A New National Park for Guatemala?

Deep in the Guatemalan jungle a team of Brigham Young University archaeologists have been working for many months to uncover the ruins of El Mirador, an ancient Mayan city located about 225 miles north of Guatemala City.

Significant archaeological discoveries in the area recently prompted Dr. Ray Matheny, professor of archaeology and anthropology and leader of the BYU expedition, to invite Guatemalan President Romeo Lucas to visit El Mirador and ask him to declare the site a national park. “The sheer immensity of the ‘forgotten city’ in the jungle is impressive,” Dr. Matheny emphasized. “It could be the largest and oldest city yet discovered in Mesoamerica.”

President Lucas and a score of other government officials excitedly toured the ancient city just before the expedition closed camp for the rainy season. Government leaders would like to see El Mirador become a major tourist attraction, but it will take years before an airfield is built and the ruins are prepared for visitors.

One of the most recent discoveries is a huge sculptured head, described by Dr. Matheny as looking “like a jaguar and a human at the same time, with large teeth, an earspool in the earlobe as a symbolic decoration of authority, and extended jaguar claws as part of the ear decoration.” He believes that the red stucco head, discovered by BYU graduate student Richard Hansen, was carved about 2,000 years ago.

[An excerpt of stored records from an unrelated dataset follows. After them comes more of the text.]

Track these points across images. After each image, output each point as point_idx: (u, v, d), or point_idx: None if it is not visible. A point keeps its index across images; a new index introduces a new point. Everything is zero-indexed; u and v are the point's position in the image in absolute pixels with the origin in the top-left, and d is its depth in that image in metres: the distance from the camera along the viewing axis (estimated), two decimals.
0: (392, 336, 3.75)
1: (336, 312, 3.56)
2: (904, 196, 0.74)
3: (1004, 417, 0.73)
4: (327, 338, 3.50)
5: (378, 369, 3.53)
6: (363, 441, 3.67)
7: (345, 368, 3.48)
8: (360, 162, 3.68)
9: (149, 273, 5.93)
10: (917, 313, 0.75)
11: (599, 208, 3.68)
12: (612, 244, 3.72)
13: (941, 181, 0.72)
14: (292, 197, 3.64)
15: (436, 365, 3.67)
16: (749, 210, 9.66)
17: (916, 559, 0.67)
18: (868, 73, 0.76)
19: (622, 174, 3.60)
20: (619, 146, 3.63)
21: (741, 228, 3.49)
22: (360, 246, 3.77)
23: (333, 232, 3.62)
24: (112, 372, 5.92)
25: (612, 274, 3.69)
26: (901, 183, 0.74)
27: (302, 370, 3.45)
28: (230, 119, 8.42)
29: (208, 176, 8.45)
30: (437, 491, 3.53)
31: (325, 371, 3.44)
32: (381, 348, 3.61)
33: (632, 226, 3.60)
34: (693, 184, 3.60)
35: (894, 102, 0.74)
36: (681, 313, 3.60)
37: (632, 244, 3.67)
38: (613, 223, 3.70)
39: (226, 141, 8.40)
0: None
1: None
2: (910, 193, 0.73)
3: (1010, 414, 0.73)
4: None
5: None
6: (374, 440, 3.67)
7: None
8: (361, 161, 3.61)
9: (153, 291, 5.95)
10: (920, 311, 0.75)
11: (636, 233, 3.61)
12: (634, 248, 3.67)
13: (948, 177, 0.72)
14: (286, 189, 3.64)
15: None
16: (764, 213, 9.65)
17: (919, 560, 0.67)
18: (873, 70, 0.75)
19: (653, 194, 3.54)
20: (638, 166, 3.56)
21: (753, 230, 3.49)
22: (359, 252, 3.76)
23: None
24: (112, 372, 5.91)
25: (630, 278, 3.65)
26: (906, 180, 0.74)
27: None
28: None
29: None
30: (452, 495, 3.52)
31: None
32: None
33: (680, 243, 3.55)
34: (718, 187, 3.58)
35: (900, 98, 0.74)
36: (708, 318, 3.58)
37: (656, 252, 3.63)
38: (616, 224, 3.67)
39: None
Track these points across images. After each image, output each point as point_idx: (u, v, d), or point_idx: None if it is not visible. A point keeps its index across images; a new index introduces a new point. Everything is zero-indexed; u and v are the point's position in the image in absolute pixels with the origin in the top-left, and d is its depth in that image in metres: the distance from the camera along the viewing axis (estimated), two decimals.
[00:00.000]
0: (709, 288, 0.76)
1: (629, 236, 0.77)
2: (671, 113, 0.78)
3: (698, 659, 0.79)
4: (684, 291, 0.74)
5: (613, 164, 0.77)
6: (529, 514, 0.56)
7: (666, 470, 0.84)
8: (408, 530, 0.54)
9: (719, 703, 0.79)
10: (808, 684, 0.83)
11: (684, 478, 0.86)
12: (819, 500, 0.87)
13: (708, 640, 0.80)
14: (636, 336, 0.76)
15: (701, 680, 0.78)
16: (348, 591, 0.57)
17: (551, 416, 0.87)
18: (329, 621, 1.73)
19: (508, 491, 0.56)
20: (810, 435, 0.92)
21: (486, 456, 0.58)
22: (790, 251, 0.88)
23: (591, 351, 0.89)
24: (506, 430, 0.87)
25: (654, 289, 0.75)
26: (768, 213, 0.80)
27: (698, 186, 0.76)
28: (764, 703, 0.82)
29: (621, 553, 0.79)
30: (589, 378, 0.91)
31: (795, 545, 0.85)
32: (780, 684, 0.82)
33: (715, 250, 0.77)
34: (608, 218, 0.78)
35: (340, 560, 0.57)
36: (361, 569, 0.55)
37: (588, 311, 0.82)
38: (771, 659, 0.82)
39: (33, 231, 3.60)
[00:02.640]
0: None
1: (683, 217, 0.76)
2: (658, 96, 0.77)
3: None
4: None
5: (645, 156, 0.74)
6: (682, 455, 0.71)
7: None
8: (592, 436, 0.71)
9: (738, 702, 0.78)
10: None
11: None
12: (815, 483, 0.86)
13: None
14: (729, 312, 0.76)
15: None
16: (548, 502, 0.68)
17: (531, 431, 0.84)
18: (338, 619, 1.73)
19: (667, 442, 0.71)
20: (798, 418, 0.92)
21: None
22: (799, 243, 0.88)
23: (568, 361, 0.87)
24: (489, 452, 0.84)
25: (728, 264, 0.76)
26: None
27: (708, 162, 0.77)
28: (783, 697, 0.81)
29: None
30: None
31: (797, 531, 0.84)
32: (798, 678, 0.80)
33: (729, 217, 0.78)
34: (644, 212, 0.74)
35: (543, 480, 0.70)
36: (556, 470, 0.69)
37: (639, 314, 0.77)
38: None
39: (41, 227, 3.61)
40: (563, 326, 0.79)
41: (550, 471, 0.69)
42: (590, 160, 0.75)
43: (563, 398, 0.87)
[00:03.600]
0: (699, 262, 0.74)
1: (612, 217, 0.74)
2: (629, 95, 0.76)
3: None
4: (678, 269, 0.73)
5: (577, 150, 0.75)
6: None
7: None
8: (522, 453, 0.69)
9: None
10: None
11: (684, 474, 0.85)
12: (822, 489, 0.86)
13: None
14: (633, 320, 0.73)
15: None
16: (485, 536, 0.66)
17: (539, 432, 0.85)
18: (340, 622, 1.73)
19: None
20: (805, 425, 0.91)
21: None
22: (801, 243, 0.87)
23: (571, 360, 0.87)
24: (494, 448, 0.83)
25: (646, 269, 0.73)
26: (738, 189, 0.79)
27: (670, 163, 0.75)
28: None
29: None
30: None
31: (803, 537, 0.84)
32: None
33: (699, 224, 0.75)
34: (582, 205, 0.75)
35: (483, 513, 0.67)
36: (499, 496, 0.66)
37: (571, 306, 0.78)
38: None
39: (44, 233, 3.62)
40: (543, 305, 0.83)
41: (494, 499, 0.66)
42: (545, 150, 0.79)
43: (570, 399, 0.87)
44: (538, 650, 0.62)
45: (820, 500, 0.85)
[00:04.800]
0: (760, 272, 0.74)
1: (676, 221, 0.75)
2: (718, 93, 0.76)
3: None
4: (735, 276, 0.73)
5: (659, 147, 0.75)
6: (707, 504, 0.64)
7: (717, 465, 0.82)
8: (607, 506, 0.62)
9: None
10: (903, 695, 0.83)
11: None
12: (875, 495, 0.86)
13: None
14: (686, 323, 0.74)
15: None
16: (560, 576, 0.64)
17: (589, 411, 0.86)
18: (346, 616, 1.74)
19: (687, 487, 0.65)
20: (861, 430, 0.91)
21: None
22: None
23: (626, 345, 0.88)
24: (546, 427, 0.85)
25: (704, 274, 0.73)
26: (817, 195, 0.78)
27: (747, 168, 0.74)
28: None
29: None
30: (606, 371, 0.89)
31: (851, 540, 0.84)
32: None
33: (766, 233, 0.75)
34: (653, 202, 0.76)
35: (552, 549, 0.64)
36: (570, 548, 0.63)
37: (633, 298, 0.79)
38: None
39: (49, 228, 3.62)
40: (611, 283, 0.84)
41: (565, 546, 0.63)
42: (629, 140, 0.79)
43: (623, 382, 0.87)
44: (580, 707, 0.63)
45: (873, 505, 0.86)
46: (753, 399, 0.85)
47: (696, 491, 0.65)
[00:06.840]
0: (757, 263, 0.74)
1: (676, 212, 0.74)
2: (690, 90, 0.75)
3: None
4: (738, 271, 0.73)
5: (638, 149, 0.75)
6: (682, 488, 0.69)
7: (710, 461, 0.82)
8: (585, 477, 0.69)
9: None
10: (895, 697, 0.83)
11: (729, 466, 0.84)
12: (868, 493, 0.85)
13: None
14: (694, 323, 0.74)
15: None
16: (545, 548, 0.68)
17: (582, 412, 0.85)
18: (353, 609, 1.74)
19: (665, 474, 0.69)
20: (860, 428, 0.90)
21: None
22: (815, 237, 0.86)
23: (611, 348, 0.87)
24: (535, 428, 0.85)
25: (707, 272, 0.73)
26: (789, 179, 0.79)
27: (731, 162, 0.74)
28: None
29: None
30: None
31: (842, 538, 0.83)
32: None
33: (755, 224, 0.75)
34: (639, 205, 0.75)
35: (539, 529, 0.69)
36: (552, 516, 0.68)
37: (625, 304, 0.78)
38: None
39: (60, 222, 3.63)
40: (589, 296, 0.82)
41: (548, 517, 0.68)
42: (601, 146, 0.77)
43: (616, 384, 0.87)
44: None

Some one and a half miles from where the sculptured head was unearthed, Dr. Matheny’s group discovered “one of the largest known buildings in antiquity found anywhere in the world.” The building stands twenty stories high with a base measuring one-fifth of a mile. It is also one of the most unusual formations found in Mesoamerica. Built on a centerline with other massive buildings in the area, the structure has a series of platforms on which smaller buildings are located. “Nothing like it is known to exist anywhere else,” Dr. Matheny said.

Students measure a sculpture at El Mirador.